TASK DESCRIPTION:
Please give the count of lines below that include "Figure" and leave out everything else.

EXCERPTED RECORDS:
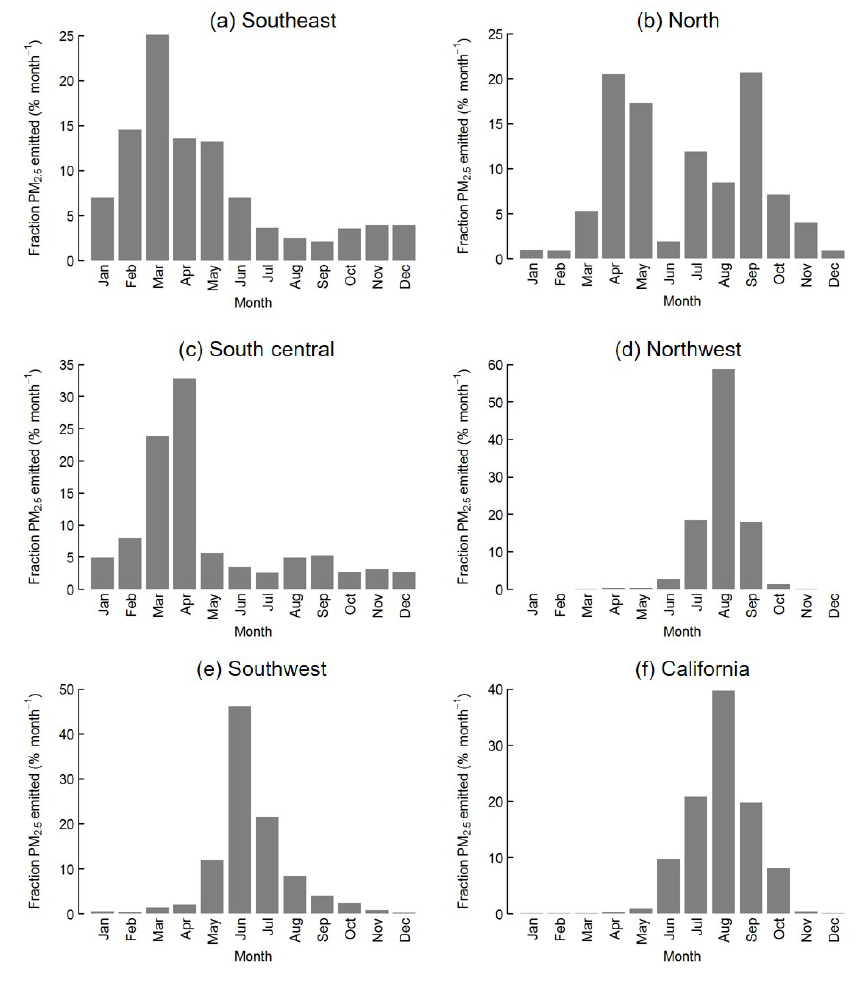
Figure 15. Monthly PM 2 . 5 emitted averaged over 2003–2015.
--
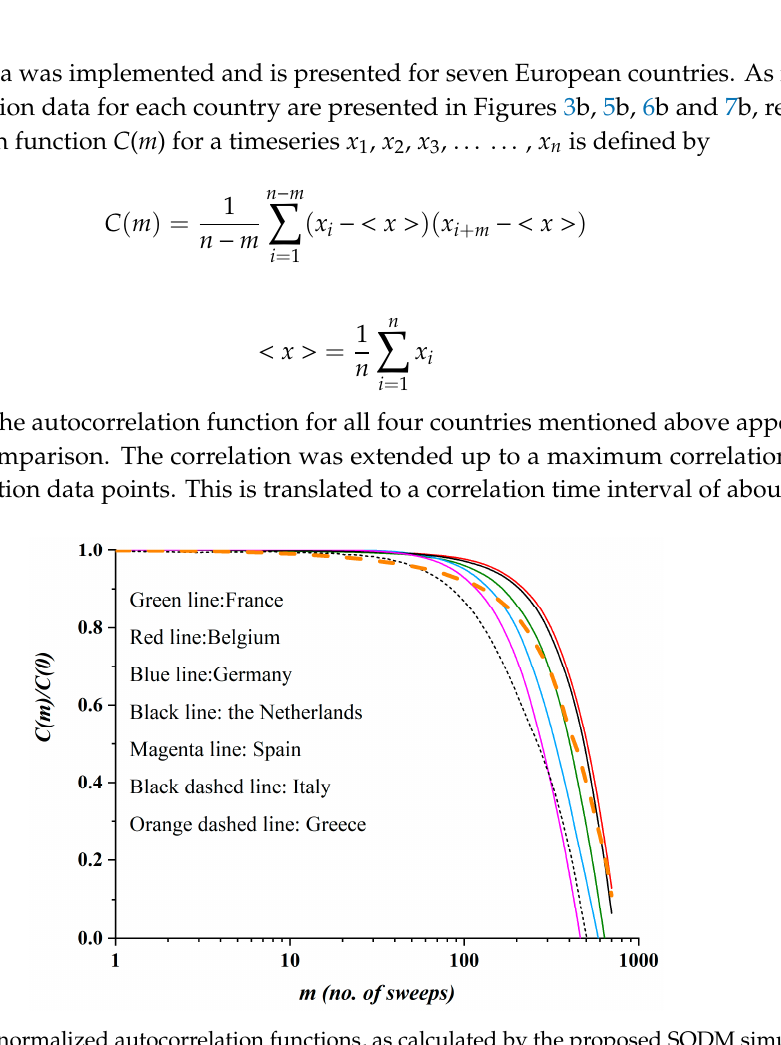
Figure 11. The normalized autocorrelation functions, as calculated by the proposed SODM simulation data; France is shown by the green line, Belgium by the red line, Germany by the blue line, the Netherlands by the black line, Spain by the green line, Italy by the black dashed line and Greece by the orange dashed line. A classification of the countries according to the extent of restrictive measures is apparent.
* * *
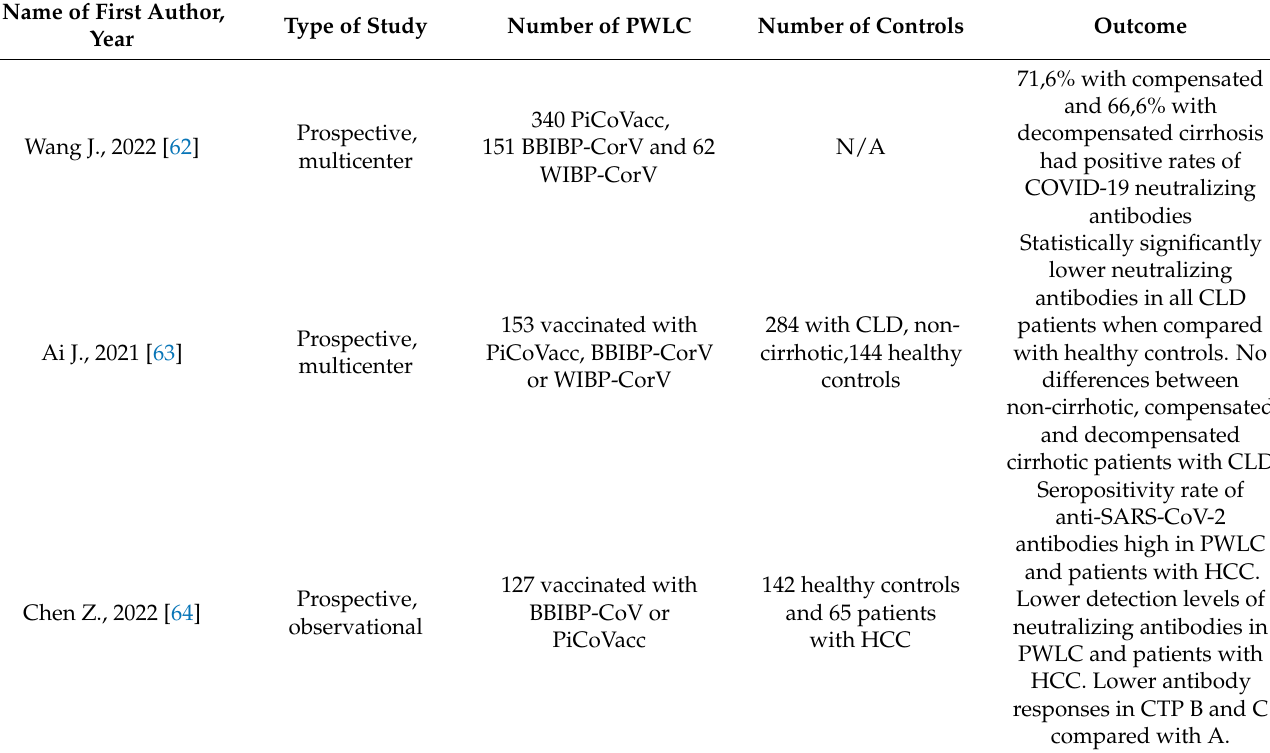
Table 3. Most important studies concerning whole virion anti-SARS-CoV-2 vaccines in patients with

OUTPUT OF THE EXERCISE:
2